Releases are fully automated via [semantic-release](https://semantic-release.gitbook.io/) on every push to `main`.

### How It Works

1. CI analyzes all commits since the last tag using [Conventional Commits](https://www.conventionalcommits.org/)
2. Determines the next version (`feat` → minor bump, `fix`/`perf`/`chore`/`refactor`/`test` → patch bump)
3. Updates `package.json`, `CHANGELOG.md`, `VERSION`, and `RELEASE_NOTES.md`
4. Commits those files as `chore(release): X.Y.Z` and pushes a `vX.Y.Z` tag
5. Creates a GitLab Release with the generated release notes
6. The `vX.Y.Z` tag triggers a separate pipeline that publishes the package to npm automatically

No manual version bumping or tagging needed — just merge to `main` with conventional commit messages.

### Required CI/CD Variables

Four CI/CD variables must be configured (GitLab → Project → Settings → CI/CD → Variables):

| Variable | Description |
|----------|-------------|
| `GITLAB_RELEASE_TOKEN` | Project access token — pushes the release commit + tag to `main` and creates the GitLab Release |
| `NPM_TOKEN` | npm automation token — publishes the package to the npm registry on tag pipelines |
| `PYPI_TOKEN` | PyPI API token — publishes the package to PyPI on tag pipelines |
| `CARGO_TOKEN` | crates.io API token — publishes the crate to crates.io on tag pipelines |

#### `GITLAB_RELEASE_TOKEN`

**Creating the token** (GitLab → Project → Settings → Access Tokens):

| Setting | Value |
|---------|-------|
| Token name | `semantic-release-bot` (or any name) |
| Role | **Developer** (push to a protected branch should be configured separately) |
| Scopes | `api`, `write_repository` |

**Adding the variable:**

| Setting | Value |
|---------|-------|
| Key | `GITLAB_RELEASE_TOKEN` |
| Masked | ✅ Yes |
| Protected | ❌ No (must be available on the unprotected `main` pipeline) |

> **Note**: If `main` is a protected branch with push restrictions, the token's bot user must be added to the "Allowed to push" list under GitLab → Project → Settings → Repository → Protected branches.

**ASSIGNMENT**: According to the text on automated releases, what version bump does a `feat` commit cause? The items have no connection to the text on automated releases.

**EXTRACTED DATA**:
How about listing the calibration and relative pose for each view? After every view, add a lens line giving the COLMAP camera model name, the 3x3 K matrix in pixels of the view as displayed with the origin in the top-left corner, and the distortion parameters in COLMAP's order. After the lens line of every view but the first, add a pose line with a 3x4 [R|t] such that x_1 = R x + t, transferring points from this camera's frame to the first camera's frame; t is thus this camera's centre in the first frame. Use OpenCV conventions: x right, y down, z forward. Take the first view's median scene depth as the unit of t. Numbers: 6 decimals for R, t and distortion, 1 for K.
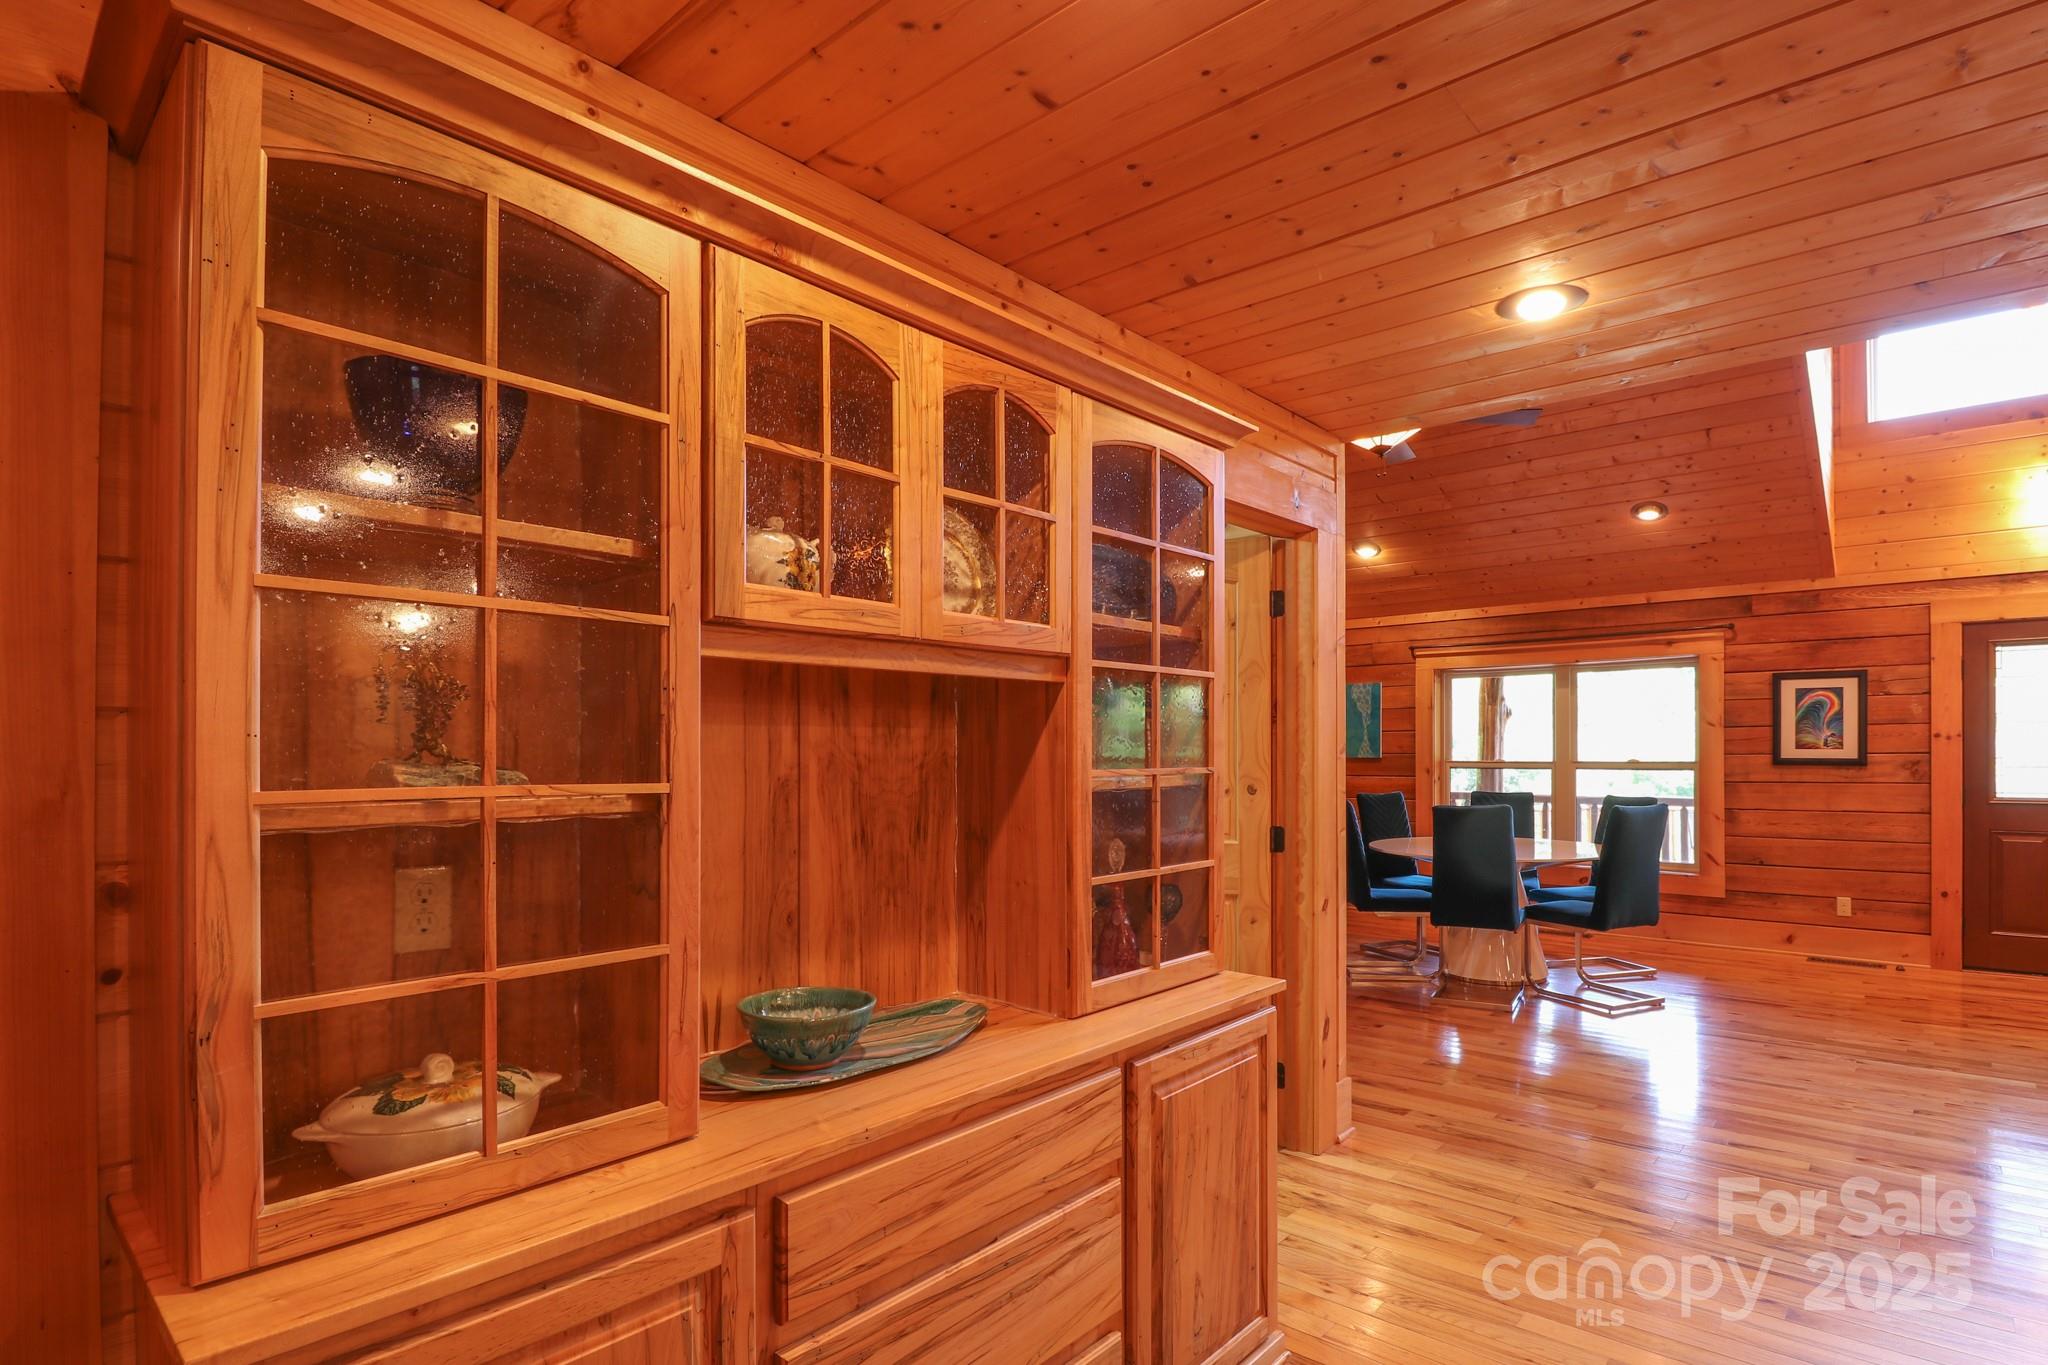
lens RADIAL K [[1018.9, 0, 1028.3], [0, 1018.9, 748.9], [0, 0, 1]] dist [-0.017842, -0.000402]
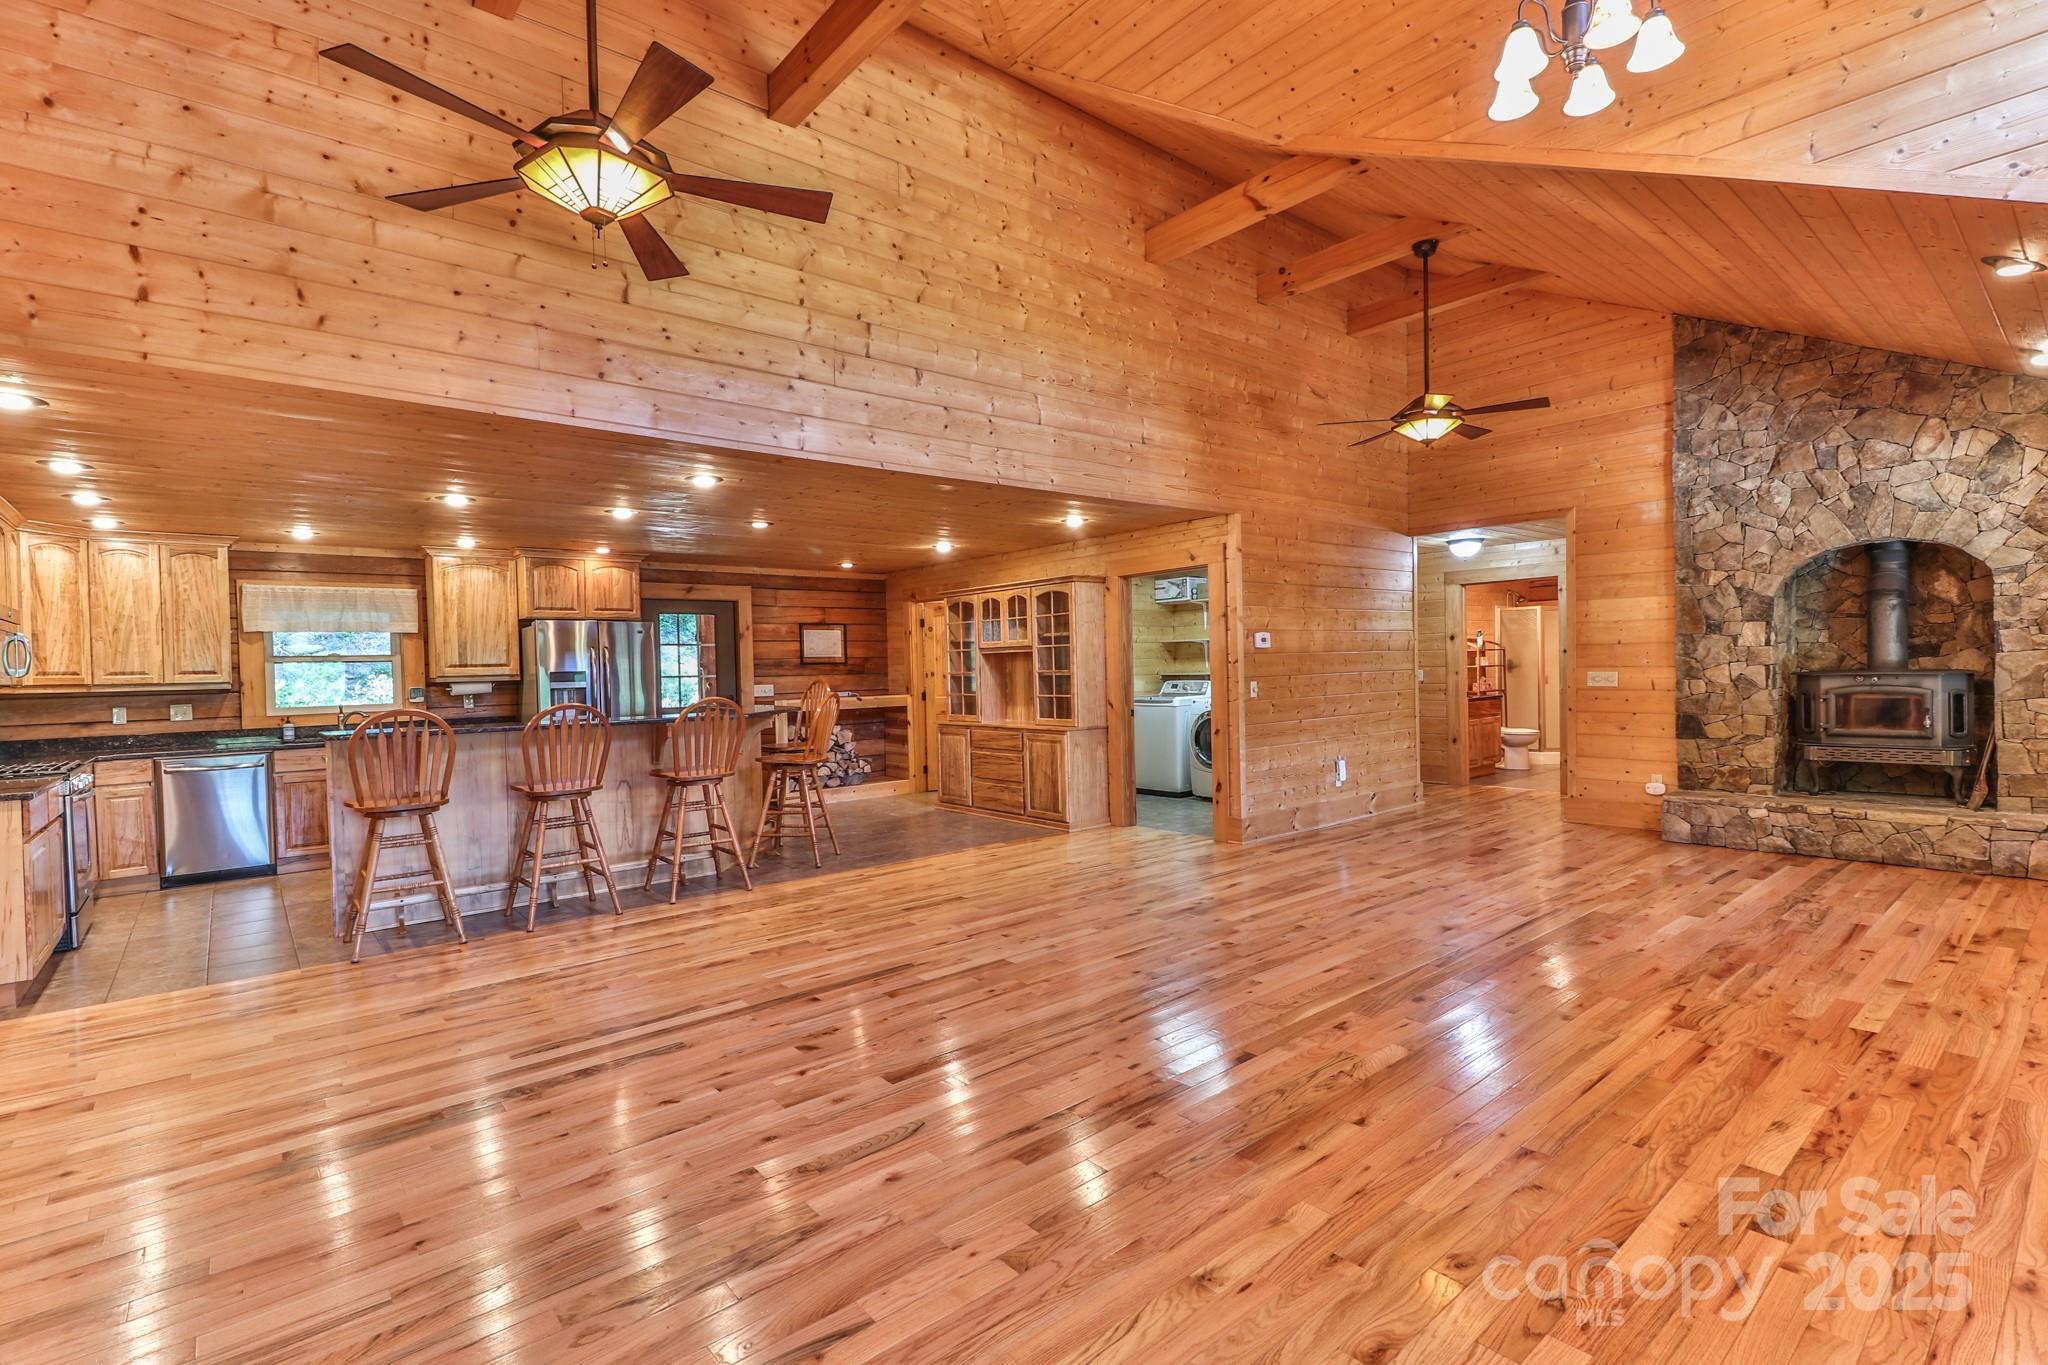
lens RADIAL K [[946.6, 0, 1024.0], [0, 946.6, 682.5], [0, 0, 1]] dist [0.001832, -0.000303]
pose [[-0.143449, 0.022479, -0.989402, 1.721612], [0.025372, 0.999497, 0.019030, -0.002477], [0.989332, -0.022373, -0.143947, 0.635138]]
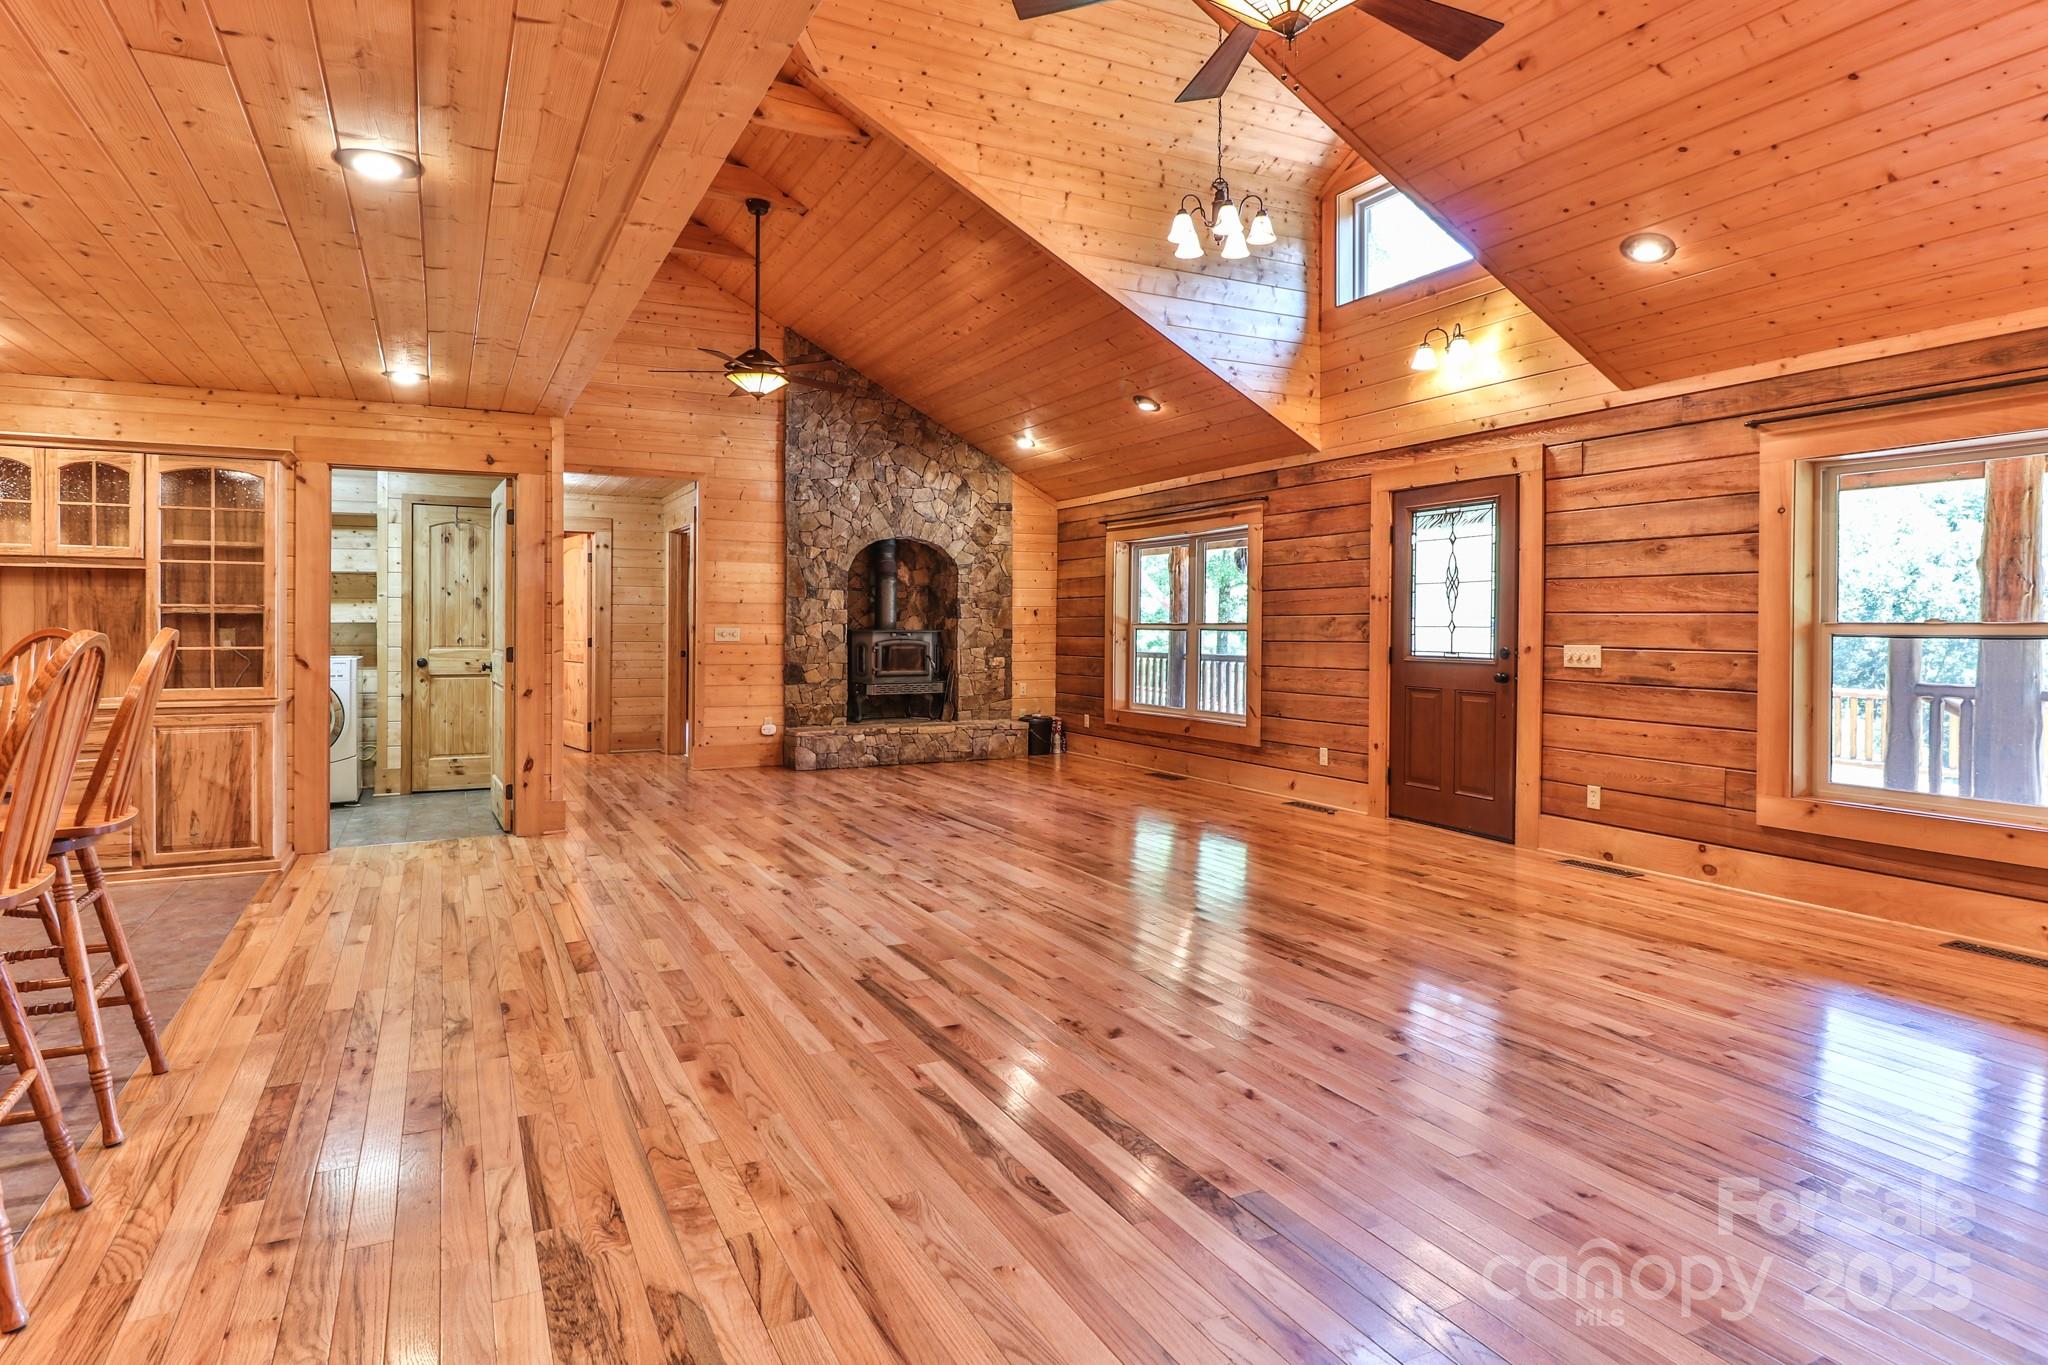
lens RADIAL K [[1107.9, 0, 987.7], [0, 1107.9, 632.6], [0, 0, 1]] dist [0.003527, -0.000267]
pose [[0.926863, 0.010241, -0.375260, 1.232115], [-0.007617, 0.999935, 0.008473, 0.021960], [0.375322, -0.004995, 0.926881, -0.317690]]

**REPLY TO THE TASK**: A minor bump.